What elements of fantasy make you like reading and writing in the genre?
The sense of wonder, adventure, and creation. It’s great to be able to take something and just tweak it slightly to make it fantastical, and then see what that does to a world in which that is true; or, at the other end of the spectrum, to fully indulge your imagination and create something bizarre.
Why do we [fantasy readers] find ourselves connecting so deeply to narratives set in the past, whether they are in a secondary world or the real one?
I think it links in to the feeling of discovery of what’s come before, the same thing that interests us in history, archaeology, paleontology, even genealogy. Humans are often fascinated by what happened to get us to where we are today, and that carries over to a fantasy world, even if we know it’s fiction and not directly related to us.

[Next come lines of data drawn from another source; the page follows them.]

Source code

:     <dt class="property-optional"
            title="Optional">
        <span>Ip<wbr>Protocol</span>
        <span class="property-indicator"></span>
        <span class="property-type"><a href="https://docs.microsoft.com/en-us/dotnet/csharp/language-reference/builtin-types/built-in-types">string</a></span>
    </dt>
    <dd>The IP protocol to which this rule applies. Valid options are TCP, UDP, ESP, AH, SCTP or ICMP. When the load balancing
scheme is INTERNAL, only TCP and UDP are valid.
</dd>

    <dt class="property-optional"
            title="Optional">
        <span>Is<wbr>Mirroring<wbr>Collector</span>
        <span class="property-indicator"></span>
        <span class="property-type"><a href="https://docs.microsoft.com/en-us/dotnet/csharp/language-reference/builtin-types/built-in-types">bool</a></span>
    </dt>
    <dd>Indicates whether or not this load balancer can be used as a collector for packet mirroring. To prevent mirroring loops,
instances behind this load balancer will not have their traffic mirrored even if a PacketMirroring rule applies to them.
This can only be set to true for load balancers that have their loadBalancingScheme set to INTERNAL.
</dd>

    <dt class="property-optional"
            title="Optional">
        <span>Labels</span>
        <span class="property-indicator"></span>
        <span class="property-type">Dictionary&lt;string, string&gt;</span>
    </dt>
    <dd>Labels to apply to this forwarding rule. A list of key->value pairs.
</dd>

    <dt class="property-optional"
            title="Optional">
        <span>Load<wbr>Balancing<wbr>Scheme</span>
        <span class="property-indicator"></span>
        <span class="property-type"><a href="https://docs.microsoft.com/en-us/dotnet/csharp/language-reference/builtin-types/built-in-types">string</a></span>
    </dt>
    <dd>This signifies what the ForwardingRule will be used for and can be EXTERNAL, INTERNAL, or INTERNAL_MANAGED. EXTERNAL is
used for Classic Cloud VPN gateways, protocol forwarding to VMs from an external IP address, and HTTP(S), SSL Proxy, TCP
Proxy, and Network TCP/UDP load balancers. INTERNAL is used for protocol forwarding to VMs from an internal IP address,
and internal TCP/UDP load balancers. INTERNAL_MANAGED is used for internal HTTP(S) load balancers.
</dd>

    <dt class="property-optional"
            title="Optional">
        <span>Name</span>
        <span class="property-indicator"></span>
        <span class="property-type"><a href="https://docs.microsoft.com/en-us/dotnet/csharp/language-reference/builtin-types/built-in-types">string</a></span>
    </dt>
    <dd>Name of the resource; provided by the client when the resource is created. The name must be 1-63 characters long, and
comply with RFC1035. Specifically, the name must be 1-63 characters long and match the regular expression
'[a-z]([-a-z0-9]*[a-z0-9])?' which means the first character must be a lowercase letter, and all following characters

What makes you connect with a character?
Very difficult to say! I have to like them, or find something about them interesting or with which I can empathise. As to what that would be, it can vary wildly between characters.

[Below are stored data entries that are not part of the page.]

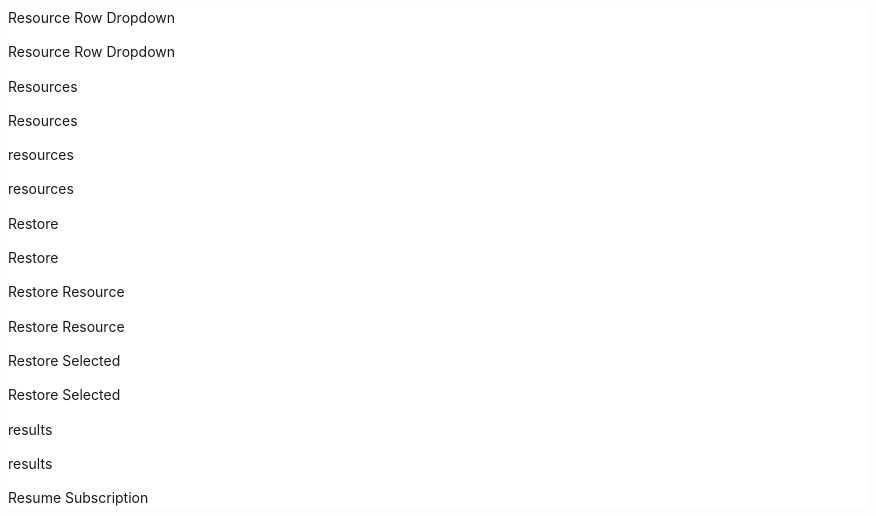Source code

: Resource Row Dropdown

</td><td width="50%">

Resource Row Dropdown

</td></tr>
<tr><td width="50%">

Resources

</td><td width="50%">

Resources

</td></tr>
<tr><td width="50%">

resources

</td><td width="50%">

resources

</td></tr>
<tr><td width="50%">

Restore

</td><td width="50%">

Restore

</td></tr>
<tr><td width="50%">

Restore Resource

</td><td width="50%">

Restore Resource

</td></tr>
<tr><td width="50%">

Restore Selected

</td><td width="50%">

Restore Selected

</td></tr>
<tr><td width="50%">

results

</td><td width="50%">

results

</td></tr>
<tr><td width="50%">

Resume Subscription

What does a typical writing day look like for you?
I’ll usually start off by going for a walk at about 9am, assuming the weather isn’t awful. That will take me about an hour, and then I’ll be settled down to write by about 10.30. I don’t usually get a great deal done in the morning, but I’ll have lunch about 12, then do most of my words in the afternoon. I’ll knock off somewhere around 5pm, but that could be earlier or later depending on when I get to a natural stopping point.
When did you start reading? And what books/series did you read over and over again?
I read from a very early age, I distinctly remember having read Winnie-The-Pooh and The House At Pooh Corner when I was in reception class at primary school, so about five years old. I regularly read The Hobbit, and Terry Pratchett’s Bromeliad trilogy, and then when I got older I would be re-reading The Lord of the Rings, and Discworld. These days I rarely re-read stuff, because there are so many new things to be reading (being involved in the author part of the internet is wonderful, but also leaves you feeling permanently behind because you hear about all the cool books coming out all the time)!
What are some of your favourite recent reads?
Tasha Suri’s Burning Kingdoms series has been brilliant so far, and I very much enjoyed CSE Cooney’s St Death’s Daughter and Foz Meadows’ A Strange & Stubborn Endurance. I should also give a shout out to Aaron Demski-Bowden’s Echoes Of Eternity, which is a Games Workshop novel. It’s part of the Siege of Terra series, which is technically sci-fi I guess, but the whole thing by that point is so steeped in myth and magic that it’s more like techno-fantasy than anything else. It would be hard to appreciate that book without having a picture of the overall series, but it was a sensational read.
What do you enjoy doing outside of writing and reading?
I go for walks, I go to gigs and clubs, I play guitar and sing in a punk band, I play Games Workshop games (mainly Necromunda) and Marvel Crisis Protocol, and I DJ wherever anyone will tolerate me. So I keep busy!
If you only had one piece of advice to give to an aspiring author, what would it be?
I don’t have much to offer in the way of craft advice, because what works for one person won’t work for another, and I know that how I write is different to the processes for a lot of other authors I know. But if that aspiring author was intending to get published, I think my advice would be “Don’t believe anything anyone says until you see the proof of it.” Offers, contracts, release dates, marketing campaigns; anything like that always has the potential to change or disappear until you actually get it in your hands, no matter what you’ve been told.
Are you working on any new books or other projects at the moment?
I am! I’m currently working on some sort of weird, not-entirely-serious fantasy novel where the future is broken and diviners track down destinies to sell them to the highest bidder.